# [Task goal]
Return, from the lines below, each one that includes the word "Kerja".

# [Extracted page text data]
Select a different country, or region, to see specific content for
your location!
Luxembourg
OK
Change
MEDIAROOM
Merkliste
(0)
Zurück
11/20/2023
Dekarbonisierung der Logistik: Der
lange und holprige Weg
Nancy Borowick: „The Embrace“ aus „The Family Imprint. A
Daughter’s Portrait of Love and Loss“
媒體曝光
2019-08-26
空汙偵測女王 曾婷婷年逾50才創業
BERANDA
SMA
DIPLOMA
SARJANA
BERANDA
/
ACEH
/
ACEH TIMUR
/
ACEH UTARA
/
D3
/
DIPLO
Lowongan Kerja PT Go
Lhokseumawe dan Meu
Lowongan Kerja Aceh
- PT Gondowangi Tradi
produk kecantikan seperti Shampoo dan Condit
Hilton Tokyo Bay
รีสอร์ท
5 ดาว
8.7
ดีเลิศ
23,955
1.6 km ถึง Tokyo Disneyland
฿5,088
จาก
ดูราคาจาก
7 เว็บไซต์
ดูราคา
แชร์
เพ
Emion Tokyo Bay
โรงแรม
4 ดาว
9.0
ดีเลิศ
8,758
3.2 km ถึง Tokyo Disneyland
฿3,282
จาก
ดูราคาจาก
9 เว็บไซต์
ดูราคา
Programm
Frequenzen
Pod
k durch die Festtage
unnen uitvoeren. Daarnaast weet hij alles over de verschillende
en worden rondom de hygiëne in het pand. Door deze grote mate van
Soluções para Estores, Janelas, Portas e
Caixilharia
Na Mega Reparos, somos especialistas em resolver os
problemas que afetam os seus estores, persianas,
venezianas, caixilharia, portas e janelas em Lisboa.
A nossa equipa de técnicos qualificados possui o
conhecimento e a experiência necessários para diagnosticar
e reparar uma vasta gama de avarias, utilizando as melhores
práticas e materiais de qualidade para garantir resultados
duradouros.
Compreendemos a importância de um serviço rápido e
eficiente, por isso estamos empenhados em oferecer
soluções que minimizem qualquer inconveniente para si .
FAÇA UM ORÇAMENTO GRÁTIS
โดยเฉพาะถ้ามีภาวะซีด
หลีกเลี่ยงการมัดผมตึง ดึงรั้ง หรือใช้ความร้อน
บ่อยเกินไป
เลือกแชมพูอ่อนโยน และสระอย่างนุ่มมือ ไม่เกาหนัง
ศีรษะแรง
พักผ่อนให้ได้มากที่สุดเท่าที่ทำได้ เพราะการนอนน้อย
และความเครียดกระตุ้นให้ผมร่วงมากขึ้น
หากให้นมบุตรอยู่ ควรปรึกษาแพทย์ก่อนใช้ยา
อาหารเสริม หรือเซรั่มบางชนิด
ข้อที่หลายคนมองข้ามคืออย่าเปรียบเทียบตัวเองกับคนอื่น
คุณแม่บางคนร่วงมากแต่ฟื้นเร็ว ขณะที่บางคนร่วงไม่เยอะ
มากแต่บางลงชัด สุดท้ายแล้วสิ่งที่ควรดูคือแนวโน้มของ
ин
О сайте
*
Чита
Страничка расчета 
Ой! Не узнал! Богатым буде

# [Solution for this problem]
Lowongan Kerja PT Go
Lowongan Kerja Aceh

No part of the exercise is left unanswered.